--- START Dataset extract ---
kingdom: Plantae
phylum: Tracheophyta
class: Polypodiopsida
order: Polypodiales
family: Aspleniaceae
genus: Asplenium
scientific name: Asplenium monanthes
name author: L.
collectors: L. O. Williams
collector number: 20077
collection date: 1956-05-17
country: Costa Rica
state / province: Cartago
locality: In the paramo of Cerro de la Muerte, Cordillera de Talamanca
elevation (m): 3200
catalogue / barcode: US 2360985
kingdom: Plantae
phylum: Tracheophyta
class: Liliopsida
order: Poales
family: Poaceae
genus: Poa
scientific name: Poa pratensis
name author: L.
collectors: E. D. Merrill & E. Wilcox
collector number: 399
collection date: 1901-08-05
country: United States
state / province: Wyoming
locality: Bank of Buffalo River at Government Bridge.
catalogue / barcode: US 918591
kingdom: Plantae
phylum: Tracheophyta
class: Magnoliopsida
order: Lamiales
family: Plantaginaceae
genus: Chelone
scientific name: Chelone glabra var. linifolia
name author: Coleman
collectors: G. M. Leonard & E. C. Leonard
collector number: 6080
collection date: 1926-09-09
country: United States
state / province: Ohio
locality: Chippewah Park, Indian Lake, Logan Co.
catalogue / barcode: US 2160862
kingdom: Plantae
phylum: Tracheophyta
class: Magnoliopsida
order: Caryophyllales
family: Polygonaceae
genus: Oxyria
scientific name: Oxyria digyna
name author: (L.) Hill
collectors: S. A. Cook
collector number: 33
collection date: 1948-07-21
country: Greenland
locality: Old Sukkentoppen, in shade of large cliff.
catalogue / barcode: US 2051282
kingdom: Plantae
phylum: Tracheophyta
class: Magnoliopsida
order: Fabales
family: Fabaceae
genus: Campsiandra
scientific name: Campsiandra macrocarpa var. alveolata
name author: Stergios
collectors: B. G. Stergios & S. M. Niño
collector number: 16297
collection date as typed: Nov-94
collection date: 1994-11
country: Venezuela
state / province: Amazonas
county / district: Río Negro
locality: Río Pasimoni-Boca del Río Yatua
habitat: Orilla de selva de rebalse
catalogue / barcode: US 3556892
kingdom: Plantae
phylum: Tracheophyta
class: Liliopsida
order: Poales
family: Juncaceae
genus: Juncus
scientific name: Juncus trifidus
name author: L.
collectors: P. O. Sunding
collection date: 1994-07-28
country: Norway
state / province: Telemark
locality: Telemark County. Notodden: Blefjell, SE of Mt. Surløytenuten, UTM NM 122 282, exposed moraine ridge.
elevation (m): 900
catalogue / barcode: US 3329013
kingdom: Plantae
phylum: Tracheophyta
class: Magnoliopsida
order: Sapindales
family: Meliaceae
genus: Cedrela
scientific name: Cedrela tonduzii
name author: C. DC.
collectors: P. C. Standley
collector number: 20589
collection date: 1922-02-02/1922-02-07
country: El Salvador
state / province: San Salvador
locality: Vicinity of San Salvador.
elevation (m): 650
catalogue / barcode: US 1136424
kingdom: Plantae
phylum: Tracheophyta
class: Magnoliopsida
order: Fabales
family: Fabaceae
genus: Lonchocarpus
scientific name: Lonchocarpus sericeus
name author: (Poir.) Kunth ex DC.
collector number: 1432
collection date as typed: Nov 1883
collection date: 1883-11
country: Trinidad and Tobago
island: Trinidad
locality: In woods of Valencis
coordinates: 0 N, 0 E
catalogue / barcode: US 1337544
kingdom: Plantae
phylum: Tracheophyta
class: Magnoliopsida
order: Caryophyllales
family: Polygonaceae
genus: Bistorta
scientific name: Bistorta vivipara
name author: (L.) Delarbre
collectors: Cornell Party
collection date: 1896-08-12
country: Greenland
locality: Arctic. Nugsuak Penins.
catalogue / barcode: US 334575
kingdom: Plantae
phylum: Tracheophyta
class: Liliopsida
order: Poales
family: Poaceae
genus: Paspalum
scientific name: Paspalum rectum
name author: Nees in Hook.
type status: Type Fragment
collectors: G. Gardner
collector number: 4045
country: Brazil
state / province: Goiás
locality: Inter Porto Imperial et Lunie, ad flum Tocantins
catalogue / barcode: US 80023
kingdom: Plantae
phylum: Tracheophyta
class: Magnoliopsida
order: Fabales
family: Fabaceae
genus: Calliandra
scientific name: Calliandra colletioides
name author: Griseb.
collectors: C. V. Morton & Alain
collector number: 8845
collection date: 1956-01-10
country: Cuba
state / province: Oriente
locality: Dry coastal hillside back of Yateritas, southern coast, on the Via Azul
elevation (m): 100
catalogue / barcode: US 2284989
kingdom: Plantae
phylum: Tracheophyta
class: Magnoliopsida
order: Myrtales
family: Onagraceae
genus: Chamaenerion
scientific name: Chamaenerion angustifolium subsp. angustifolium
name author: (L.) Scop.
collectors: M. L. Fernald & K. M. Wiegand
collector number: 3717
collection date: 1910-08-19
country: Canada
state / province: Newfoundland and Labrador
--- END Dataset extract ---
* [Stated task] Rewrite every line of the records above as a single numbered list, and leave out any blank lines.

* [Answer to this task]
1. kingdom: Plantae
2. phylum: Tracheophyta
3. class: Polypodiopsida
4. order: Polypodiales
5. family: Aspleniaceae
6. genus: Asplenium
7. scientific name: Asplenium monanthes
8. name author: L.
9. collectors: L. O. Williams
10. collector number: 20077
11. collection date: 1956-05-17
12. country: Costa Rica
13. state / province: Cartago
14. locality: In the paramo of Cerro de la Muerte, Cordillera de Talamanca
15. elevation (m): 3200
16. catalogue / barcode: US 2360985
17. kingdom: Plantae
18. phylum: Tracheophyta
19. class: Liliopsida
20. order: Poales
21. family: Poaceae
22. genus: Poa
23. scientific name: Poa pratensis
24. name author: L.
25. collectors: E. D. Merrill & E. Wilcox
26. collector number: 399
27. collection date: 1901-08-05
28. country: United States
29. state / province: Wyoming
30. locality: Bank of Buffalo River at Government Bridge.
31. catalogue / barcode: US 918591
32. kingdom: Plantae
33. phylum: Tracheophyta
34. class: Magnoliopsida
35. order: Lamiales
36. family: Plantaginaceae
37. genus: Chelone
38. scientific name: Chelone glabra var. linifolia
39. name author: Coleman
40. collectors: G. M. Leonard & E. C. Leonard
41. collector number: 6080
42. collection date: 1926-09-09
43. country: United States
44. state / province: Ohio
45. locality: Chippewah Park, Indian Lake, Logan Co.
46. catalogue / barcode: US 2160862
47. kingdom: Plantae
48. phylum: Tracheophyta
49. class: Magnoliopsida
50. order: Caryophyllales
51. family: Polygonaceae
52. genus: Oxyria
53. scientific name: Oxyria digyna
54. name author: (L.) Hill
55. collectors: S. A. Cook
56. collector number: 33
57. collection date: 1948-07-21
58. country: Greenland
59. locality: Old Sukkentoppen, in shade of large cliff.
60. catalogue / barcode: US 2051282
61. kingdom: Plantae
62. phylum: Tracheophyta
63. class: Magnoliopsida
64. order: Fabales
65. family: Fabaceae
66. genus: Campsiandra
67. scientific name: Campsiandra macrocarpa var. alveolata
68. name author: Stergios
69. collectors: B. G. Stergios & S. M. Niño
70. collector number: 16297
71. collection date as typed: Nov-94
72. collection date: 1994-11
73. country: Venezuela
74. state / province: Amazonas
75. county / district: Río Negro
76. locality: Río Pasimoni-Boca del Río Yatua
77. habitat: Orilla de selva de rebalse
78. catalogue / barcode: US 3556892
79. kingdom: Plantae
80. phylum: Tracheophyta
81. class: Liliopsida
82. order: Poales
83. family: Juncaceae
84. genus: Juncus
85. scientific name: Juncus trifidus
86. name author: L.
87. collectors: P. O. Sunding
88. collection date: 1994-07-28
89. country: Norway
90. state / province: Telemark
91. locality: Telemark County. Notodden: Blefjell, SE of Mt. Surløytenuten, UTM NM 122 282, exposed moraine ridge.
92. elevation (m): 900
93. catalogue / barcode: US 3329013
94. kingdom: Plantae
95. phylum: Tracheophyta
96. class: Magnoliopsida
97. order: Sapindales
98. family: Meliaceae
99. genus: Cedrela
100. scientific name: Cedrela tonduzii
101. name author: C. DC.
102. collectors: P. C. Standley
103. collector number: 20589
104. collection date: 1922-02-02/1922-02-07
105. country: El Salvador
106. state / province: San Salvador
107. locality: Vicinity of San Salvador.
108. elevation (m): 650
109. catalogue / barcode: US 1136424
110. kingdom: Plantae
111. phylum: Tracheophyta
112. class: Magnoliopsida
113. order: Fabales
114. family: Fabaceae
115. genus: Lonchocarpus
116. scientific name: Lonchocarpus sericeus
117. name author: (Poir.) Kunth ex DC.
118. collector number: 1432
119. collection date as typed: Nov 1883
120. collection date: 1883-11
121. country: Trinidad and Tobago
122. island: Trinidad
123. locality: In woods of Valencis
124. coordinates: 0 N, 0 E
125. catalogue / barcode: US 1337544
126. kingdom: Plantae
127. phylum: Tracheophyta
128. class: Magnoliopsida
129. order: Caryophyllales
130. family: Polygonaceae
131. genus: Bistorta
132. scientific name: Bistorta vivipara
133. name author: (L.) Delarbre
134. collectors: Cornell Party
135. collection date: 1896-08-12
136. country: Greenland
137. locality: Arctic. Nugsuak Penins.
138. catalogue / barcode: US 334575
139. kingdom: Plantae
140. phylum: Tracheophyta
141. class: Liliopsida
142. order: Poales
143. family: Poaceae
144. genus: Paspalum
145. scientific name: Paspalum rectum
146. name author: Nees in Hook.
147. type status: Type Fragment
148. collectors: G. Gardner
149. collector number: 4045
150. country: Brazil
151. state / province: Goiás
152. locality: Inter Porto Imperial et Lunie, ad flum Tocantins
153. catalogue / barcode: US 80023
154. kingdom: Plantae
155. phylum: Tracheophyta
156. class: Magnoliopsida
157. order: Fabales
158. family: Fabaceae
159. genus: Calliandra
160. scientific name: Calliandra colletioides
161. name author: Griseb.
162. collectors: C. V. Morton & Alain
163. collector number: 8845
164. collection date: 1956-01-10
165. country: Cuba
166. state / province: Oriente
167. locality: Dry coastal hillside back of Yateritas, southern coast, on the Via Azul
168. elevation (m): 100
169. catalogue / barcode: US 2284989
170. kingdom: Plantae
171. phylum: Tracheophyta
172. class: Magnoliopsida
173. order: Myrtales
174. family: Onagraceae
175. genus: Chamaenerion
176. scientific name: Chamaenerion angustifolium subsp. angustifolium
177. name author: (L.) Scop.
178. collectors: M. L. Fernald & K. M. Wiegand
179. collector number: 3717
180. collection date: 1910-08-19
181. country: Canada
182. state / province: Newfoundland and Labrador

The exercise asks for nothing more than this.